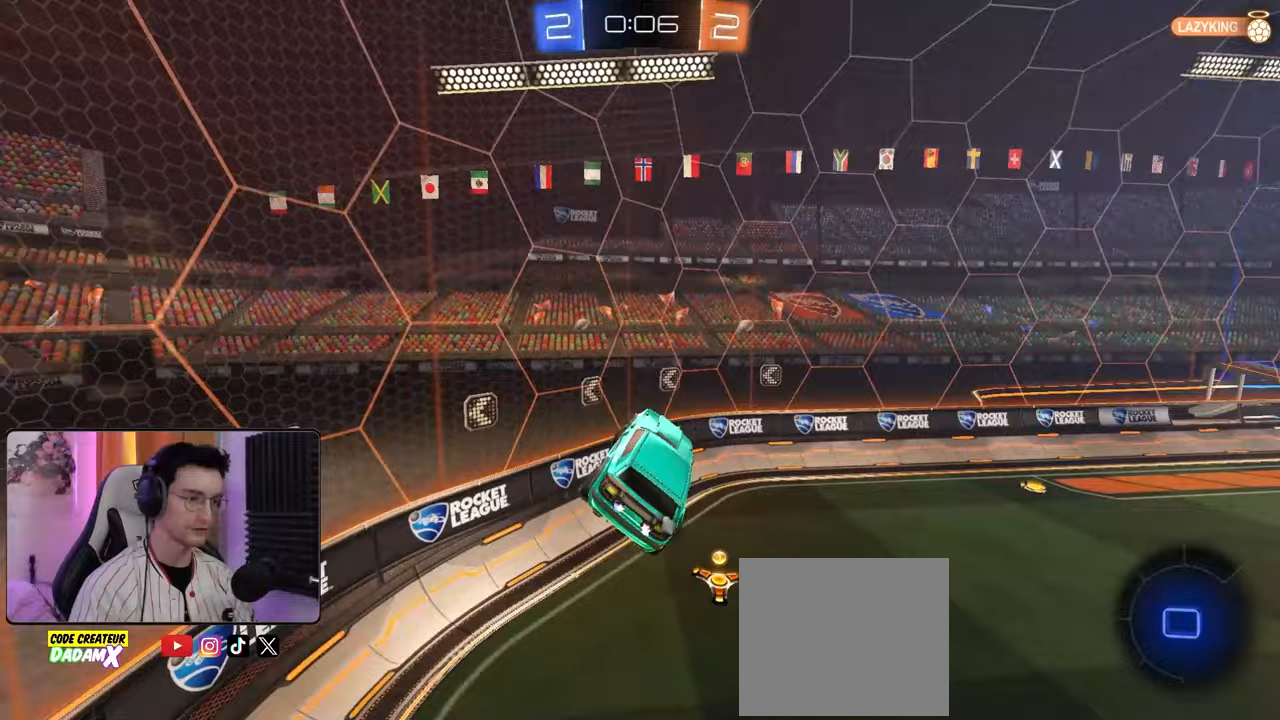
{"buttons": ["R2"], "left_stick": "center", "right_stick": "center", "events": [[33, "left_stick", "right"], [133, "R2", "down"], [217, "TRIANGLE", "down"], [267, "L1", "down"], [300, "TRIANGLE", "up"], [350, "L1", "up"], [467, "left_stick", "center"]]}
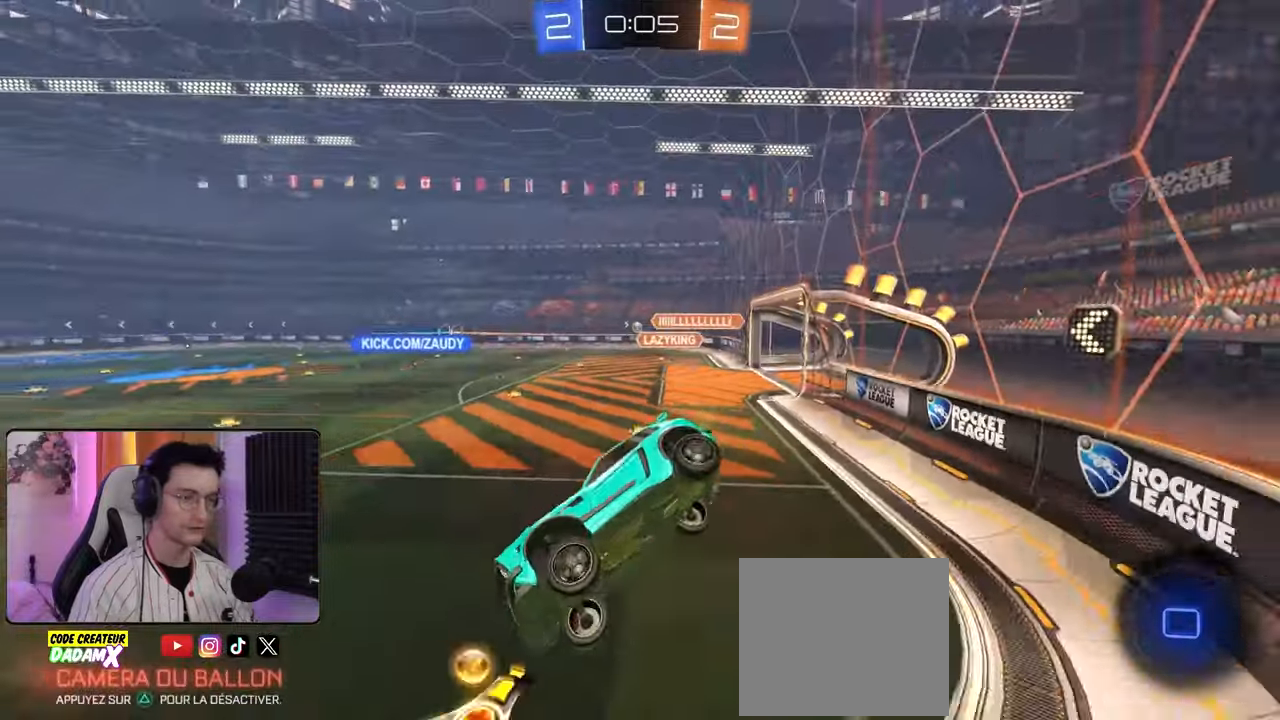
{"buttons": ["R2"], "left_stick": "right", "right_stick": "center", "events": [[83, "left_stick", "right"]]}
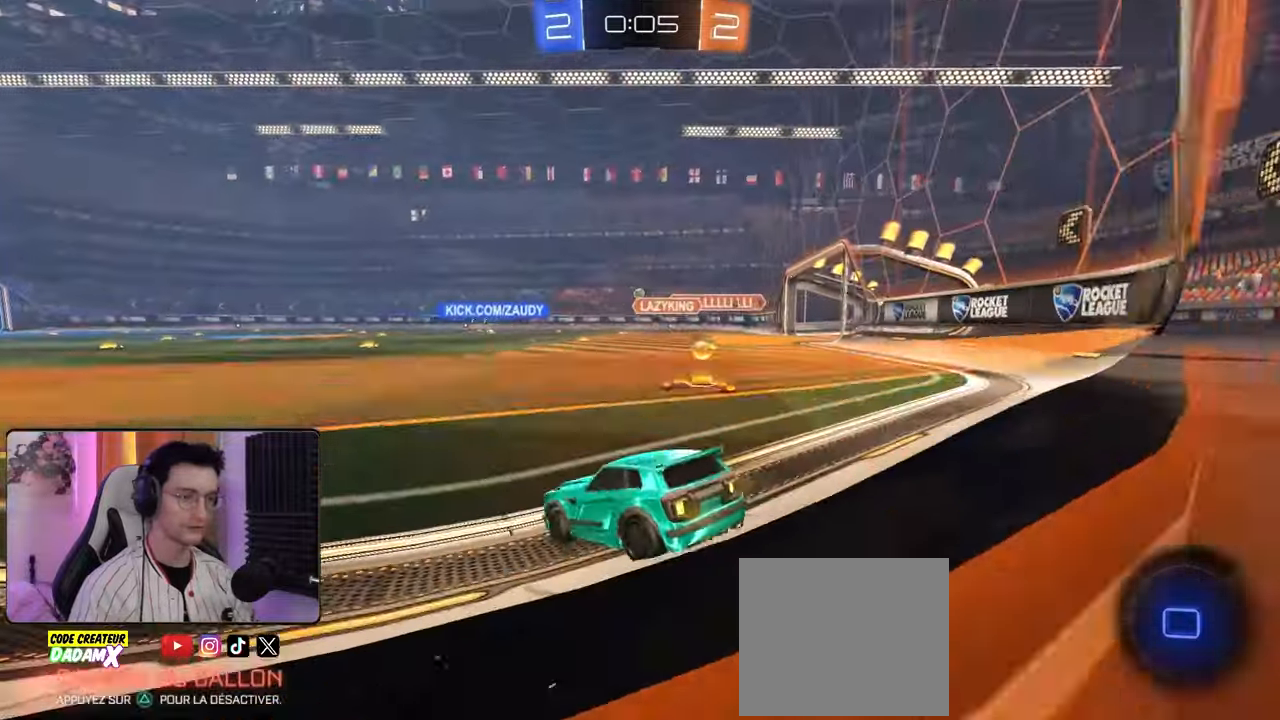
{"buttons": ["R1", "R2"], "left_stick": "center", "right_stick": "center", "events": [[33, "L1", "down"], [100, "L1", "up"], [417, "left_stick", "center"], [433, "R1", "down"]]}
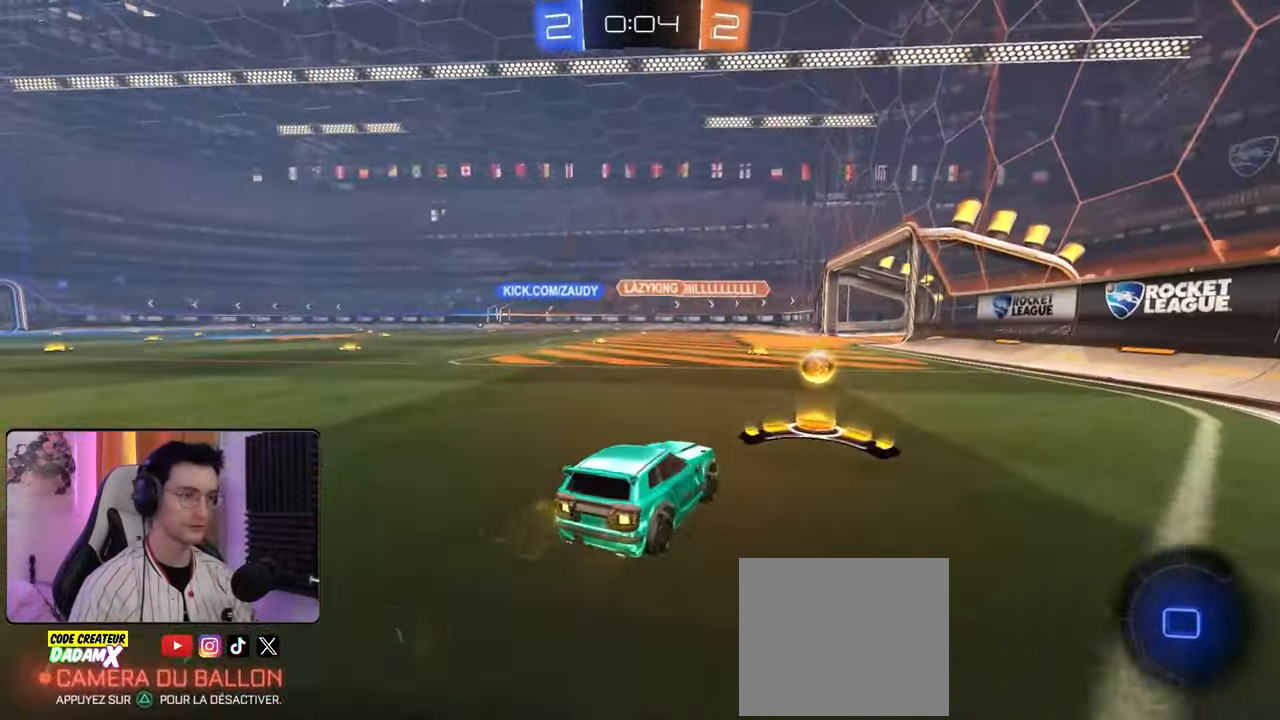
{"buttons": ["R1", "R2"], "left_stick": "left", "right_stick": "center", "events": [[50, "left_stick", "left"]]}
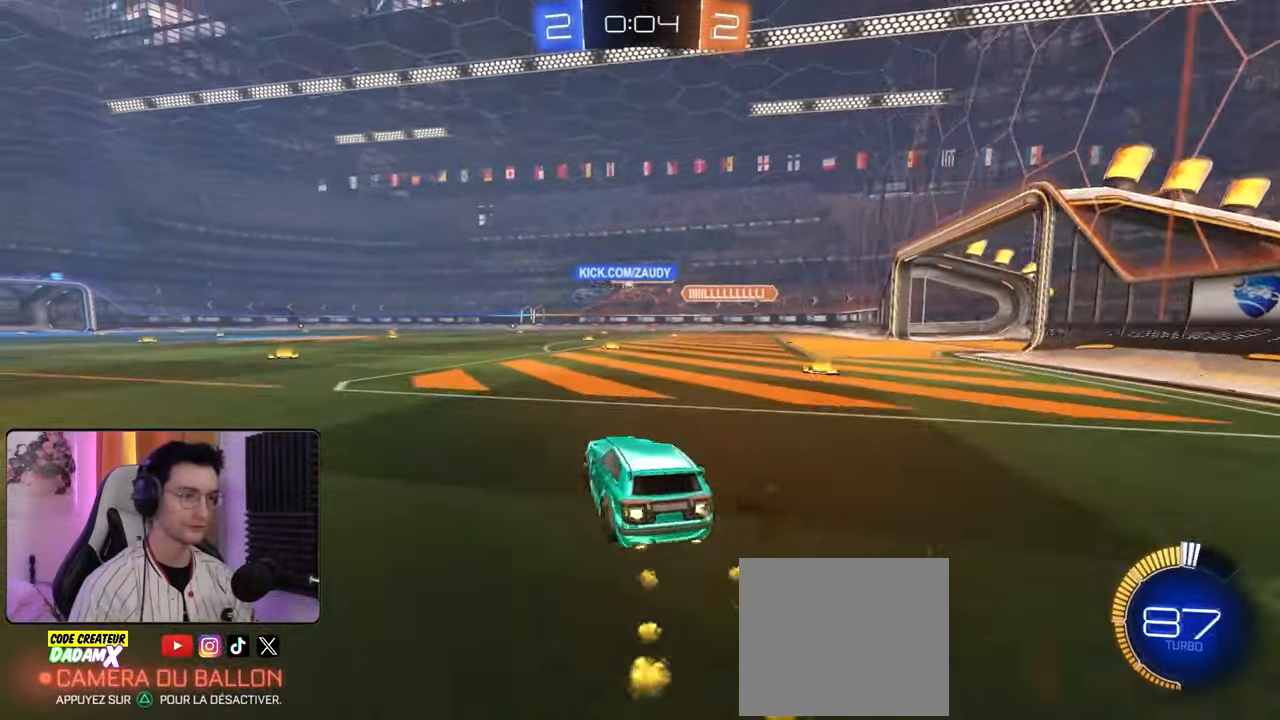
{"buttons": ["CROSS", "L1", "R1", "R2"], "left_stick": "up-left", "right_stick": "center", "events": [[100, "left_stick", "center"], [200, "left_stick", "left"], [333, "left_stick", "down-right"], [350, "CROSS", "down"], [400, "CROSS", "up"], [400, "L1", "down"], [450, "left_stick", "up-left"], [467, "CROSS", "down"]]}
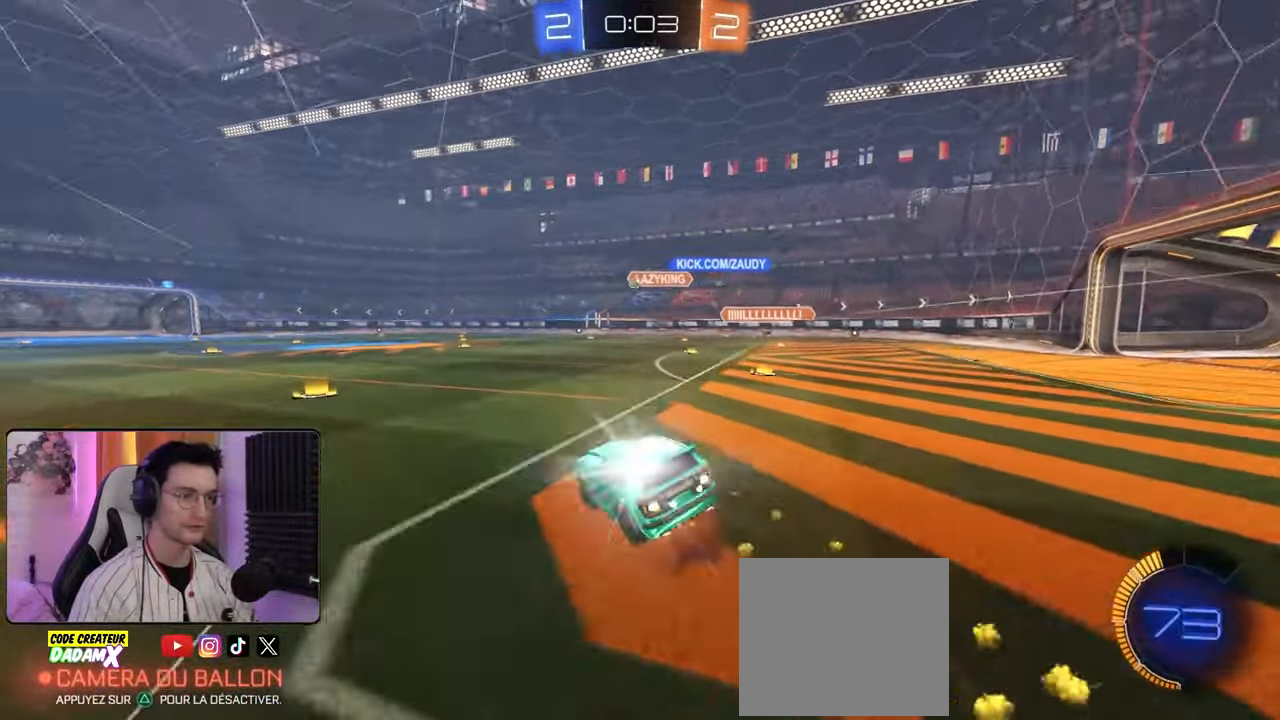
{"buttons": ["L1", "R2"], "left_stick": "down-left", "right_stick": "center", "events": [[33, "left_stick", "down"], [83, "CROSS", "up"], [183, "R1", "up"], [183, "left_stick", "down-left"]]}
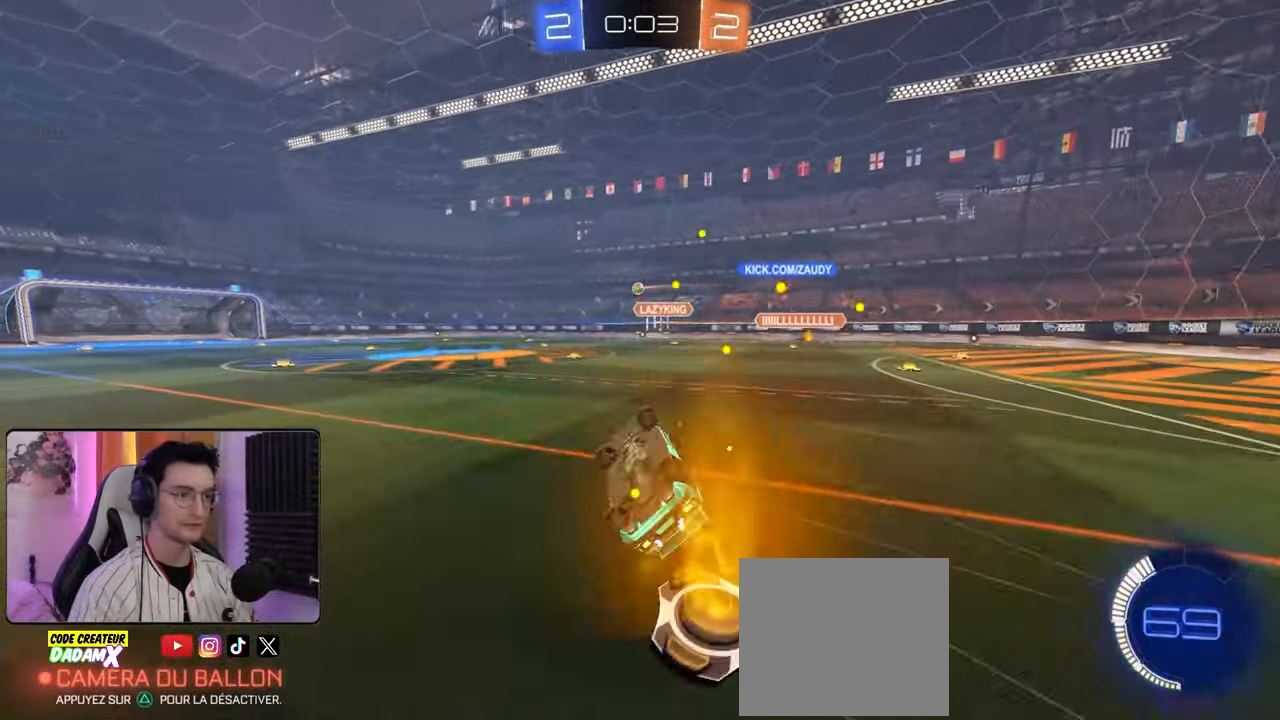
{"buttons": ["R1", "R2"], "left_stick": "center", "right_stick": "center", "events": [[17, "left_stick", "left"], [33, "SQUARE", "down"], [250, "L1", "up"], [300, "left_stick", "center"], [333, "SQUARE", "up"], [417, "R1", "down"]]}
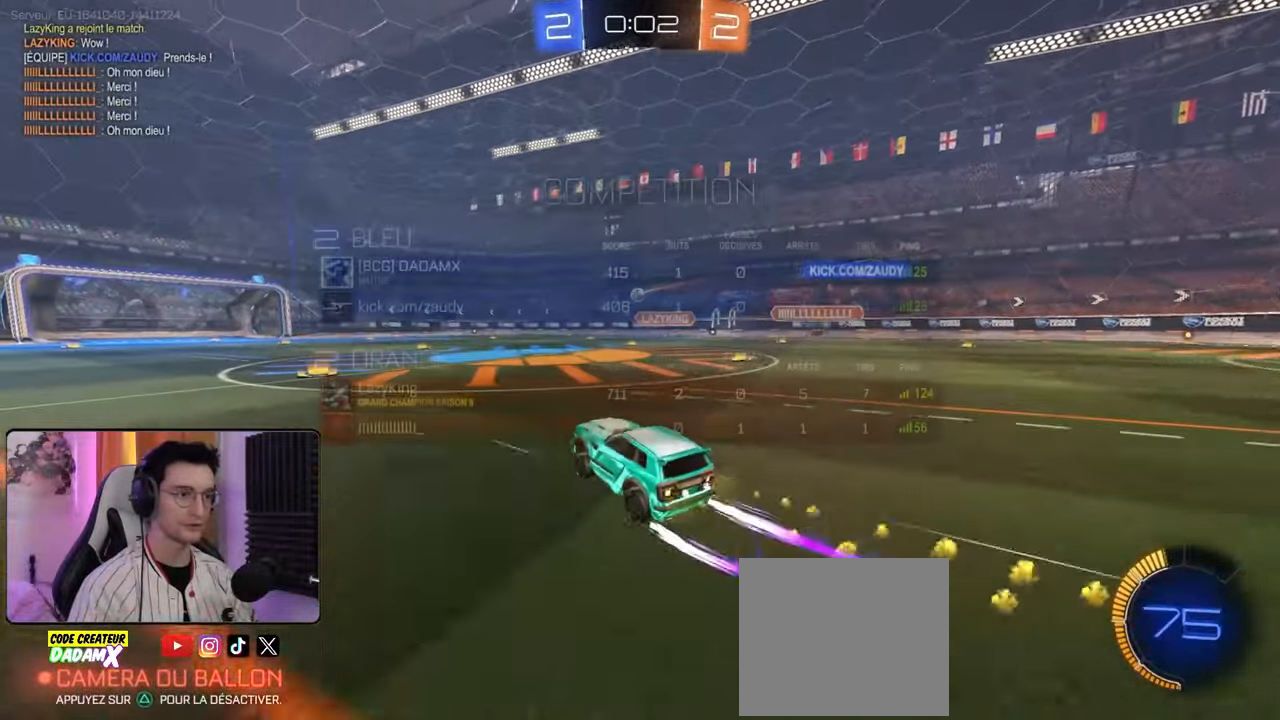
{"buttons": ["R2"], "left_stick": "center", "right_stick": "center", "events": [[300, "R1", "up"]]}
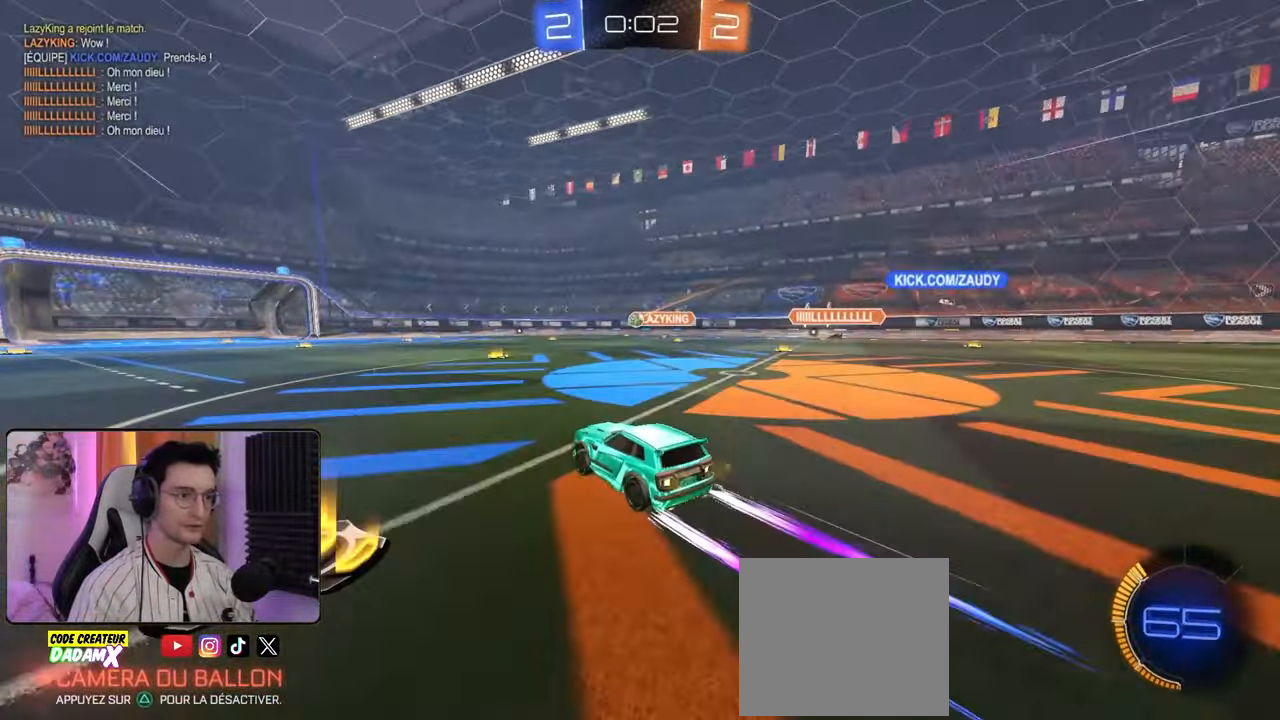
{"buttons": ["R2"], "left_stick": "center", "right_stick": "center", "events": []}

▶ Your goal
The answer must be every line from the records above that contains the word "CROSS", copied out.

▶ Solved exercise
{"buttons": ["CROSS", "L1", "R1", "R2"], "left_stick": "up-left", "right_stick": "center", "events": [[100, "left_stick", "center"], [200, "left_stick", "left"], [333, "left_stick", "down-right"], [350, "CROSS", "down"], [400, "CROSS", "up"], [400, "L1", "down"], [450, "left_stick", "up-left"], [467, "CROSS", "down"]]}
{"buttons": ["L1", "R2"], "left_stick": "down-left", "right_stick": "center", "events": [[33, "left_stick", "down"], [83, "CROSS", "up"], [183, "R1", "up"], [183, "left_stick", "down-left"]]}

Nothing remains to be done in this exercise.